Your task:
Scan the entries below. Report each line where the string "tail" occurs.

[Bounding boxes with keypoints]
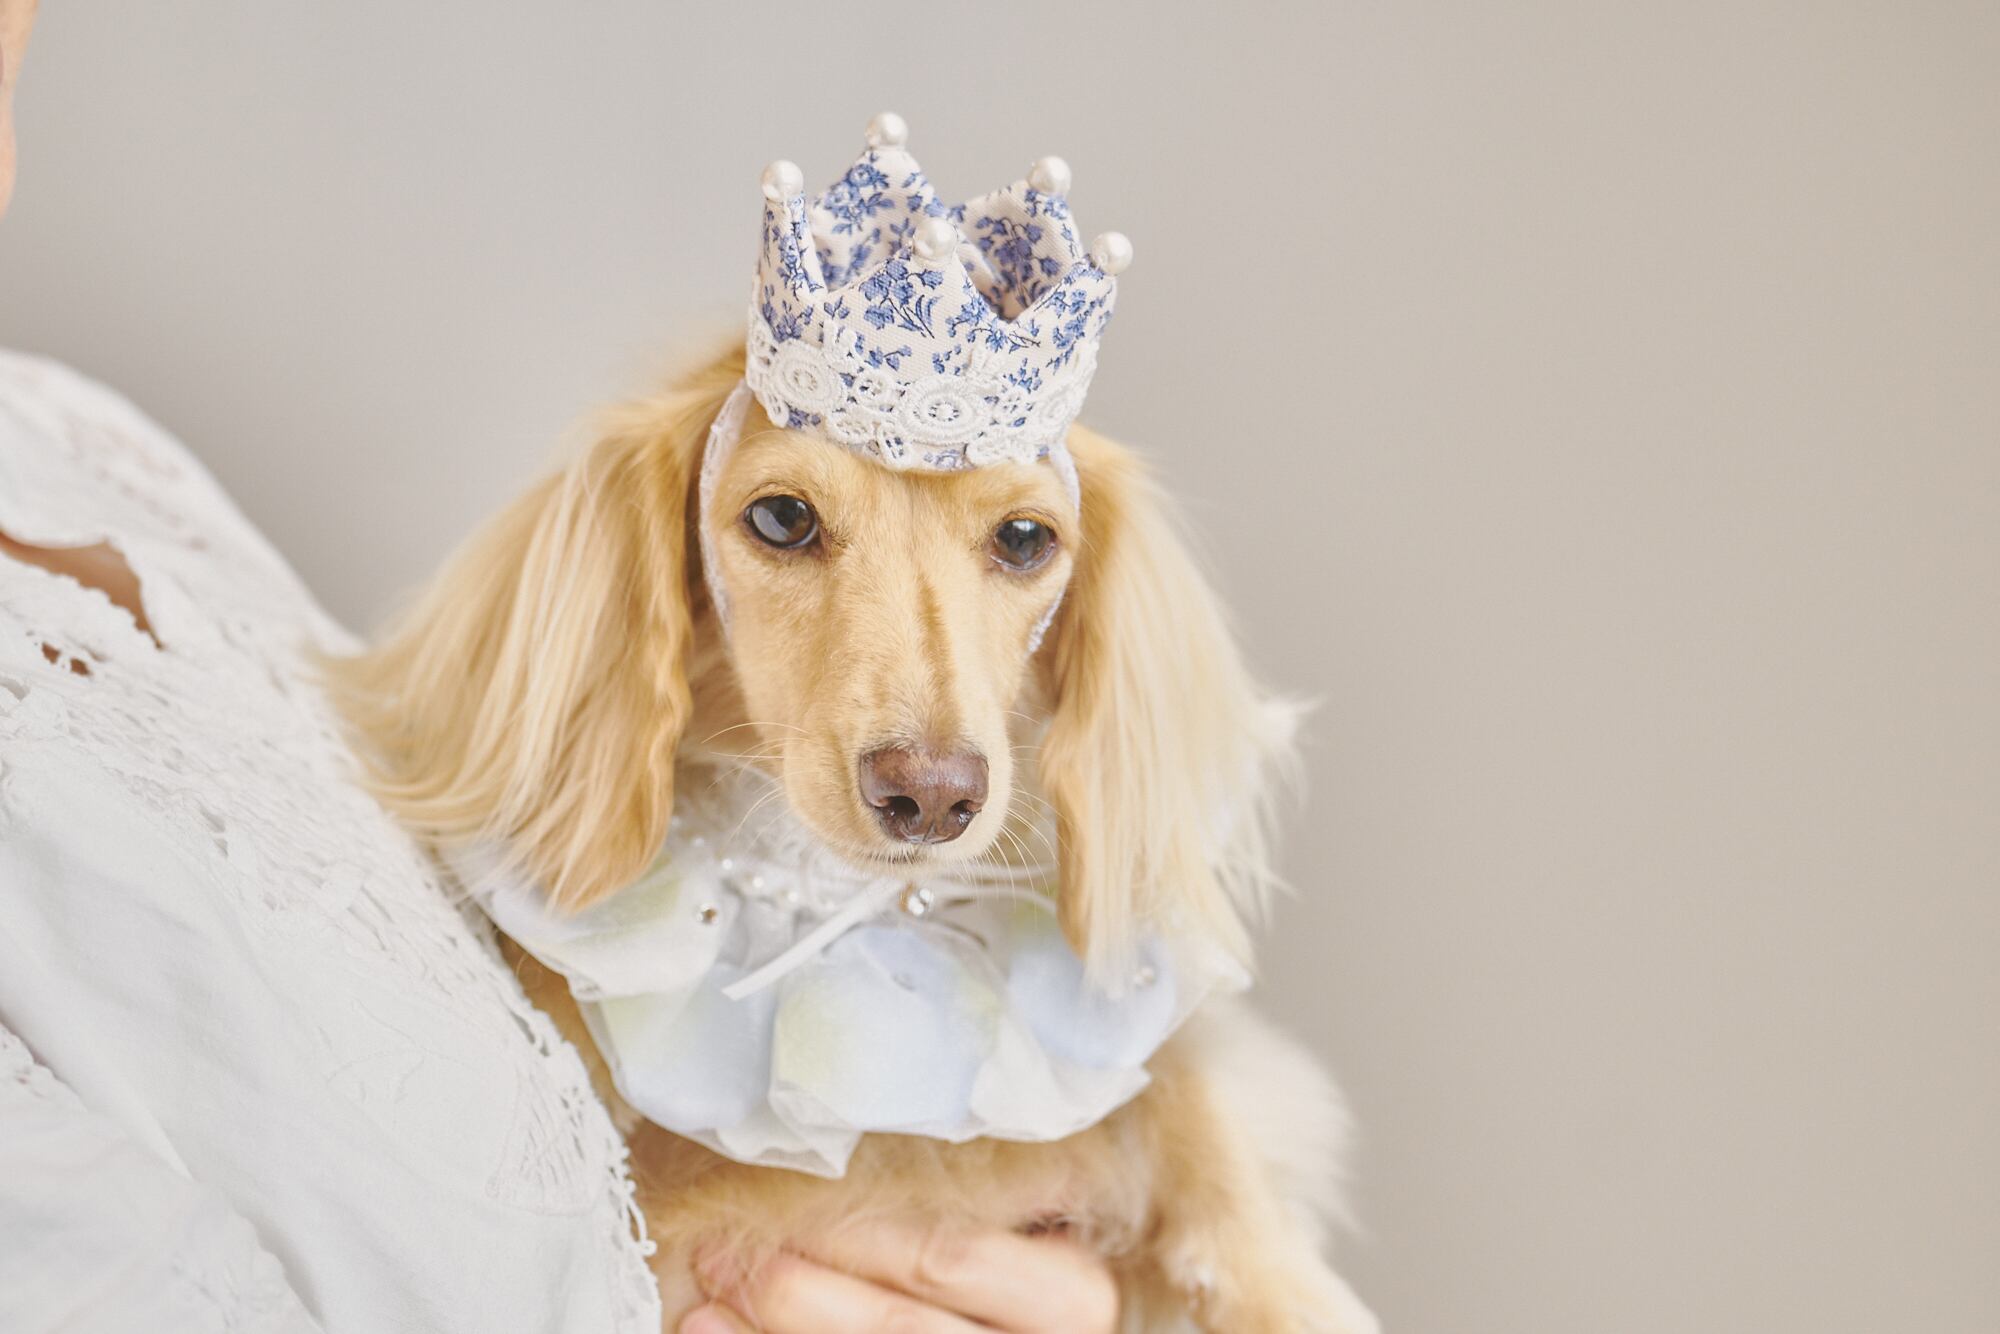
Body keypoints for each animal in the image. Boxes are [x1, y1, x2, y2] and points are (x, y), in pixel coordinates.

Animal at [333, 342, 1377, 1332]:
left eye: (1026, 537)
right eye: (782, 518)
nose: (933, 796)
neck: (820, 903)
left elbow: (1176, 1089)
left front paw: (1284, 1287)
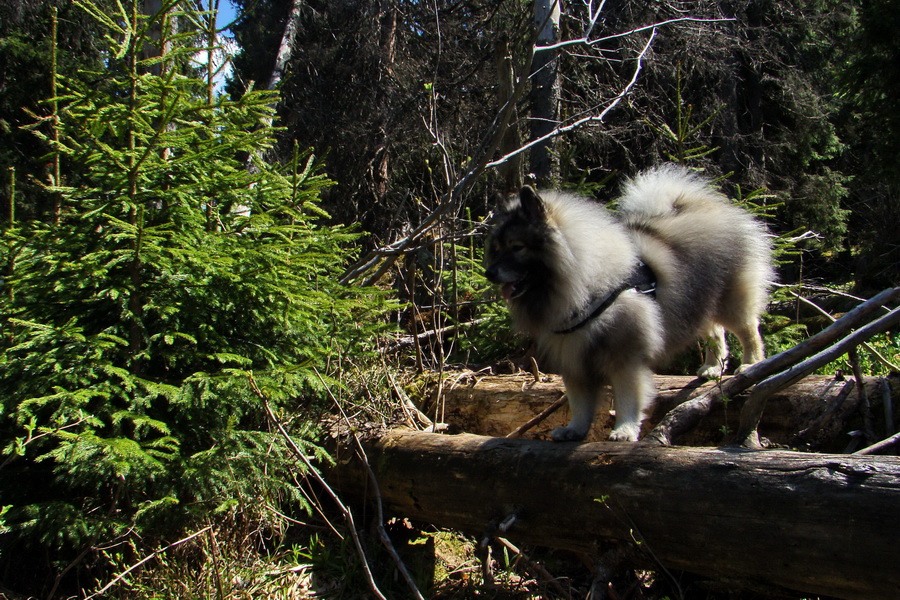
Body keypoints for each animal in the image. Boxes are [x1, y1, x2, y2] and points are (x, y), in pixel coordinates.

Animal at [486, 164, 772, 440]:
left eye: (517, 247)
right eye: (497, 248)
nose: (489, 273)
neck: (585, 284)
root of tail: (704, 205)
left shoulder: (625, 358)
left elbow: (627, 397)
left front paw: (624, 429)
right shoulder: (574, 359)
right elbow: (579, 403)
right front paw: (575, 429)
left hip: (730, 303)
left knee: (749, 330)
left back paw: (751, 363)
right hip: (696, 304)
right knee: (714, 332)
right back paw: (712, 367)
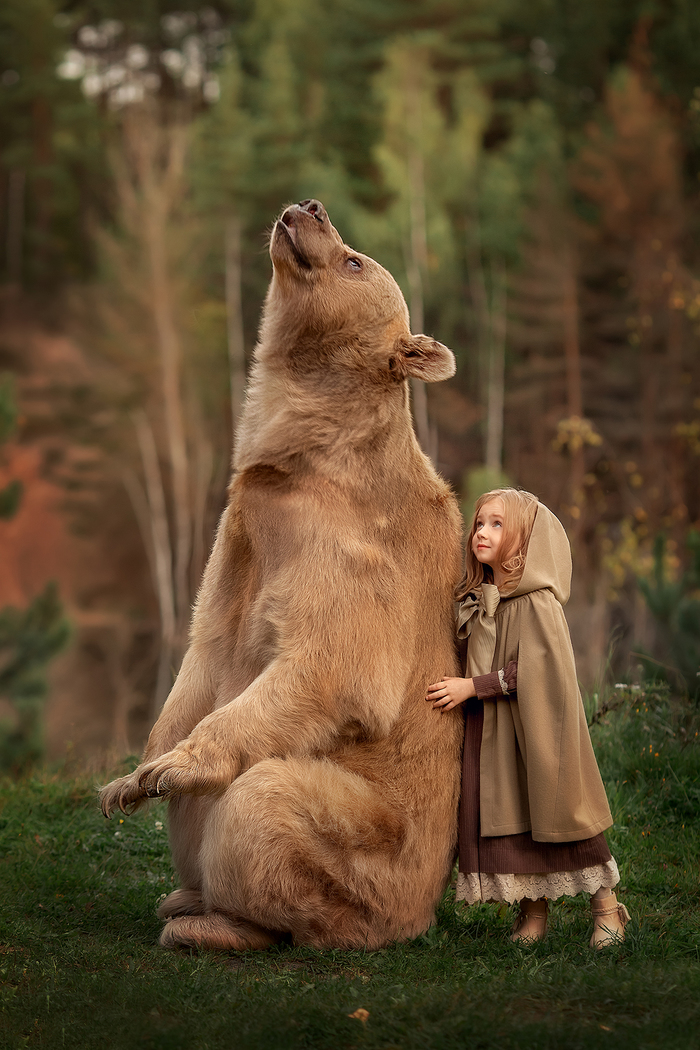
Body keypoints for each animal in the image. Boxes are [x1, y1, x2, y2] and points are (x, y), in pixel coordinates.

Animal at [100, 198, 464, 951]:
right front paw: (129, 778)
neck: (298, 455)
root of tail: (422, 912)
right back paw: (181, 896)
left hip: (375, 850)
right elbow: (201, 655)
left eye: (354, 260)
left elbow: (330, 665)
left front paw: (174, 766)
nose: (311, 206)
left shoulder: (349, 551)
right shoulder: (238, 536)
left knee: (263, 806)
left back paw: (210, 923)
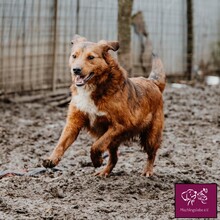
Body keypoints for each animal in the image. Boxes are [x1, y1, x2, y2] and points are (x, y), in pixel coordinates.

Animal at [42, 35, 165, 178]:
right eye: (74, 56)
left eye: (91, 57)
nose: (76, 70)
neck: (92, 88)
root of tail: (152, 82)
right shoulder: (73, 123)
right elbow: (61, 143)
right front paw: (51, 159)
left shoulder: (120, 126)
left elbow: (96, 145)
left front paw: (97, 160)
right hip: (115, 141)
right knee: (114, 158)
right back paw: (105, 172)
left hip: (151, 135)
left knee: (152, 153)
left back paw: (147, 171)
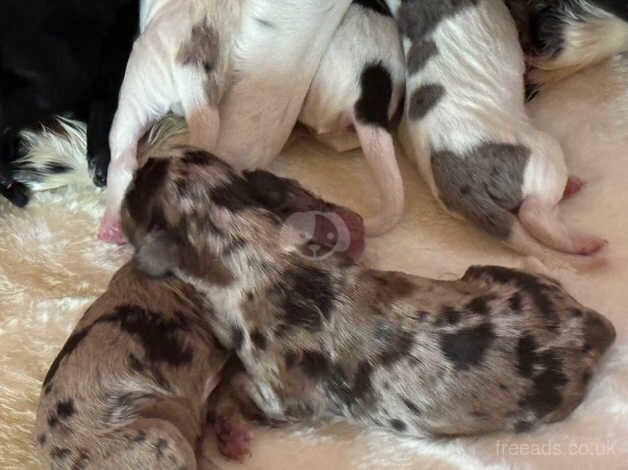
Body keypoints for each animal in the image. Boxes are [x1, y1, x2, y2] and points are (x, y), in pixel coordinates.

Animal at [120, 148, 616, 440]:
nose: (142, 158)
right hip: (492, 272)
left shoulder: (284, 395)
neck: (249, 247)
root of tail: (590, 329)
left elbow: (242, 389)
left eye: (135, 189)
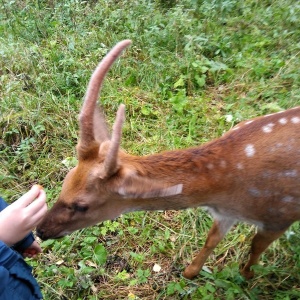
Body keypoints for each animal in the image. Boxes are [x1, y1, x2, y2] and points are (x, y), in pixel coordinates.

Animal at [37, 39, 300, 278]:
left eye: (82, 205)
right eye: (65, 182)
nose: (40, 230)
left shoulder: (280, 215)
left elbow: (255, 247)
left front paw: (246, 275)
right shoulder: (225, 213)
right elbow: (212, 239)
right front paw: (189, 272)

Written solution:
root of tail: (704, 205)
root of tail: (422, 912)
root of tail: (152, 82)
root of tail: (590, 329)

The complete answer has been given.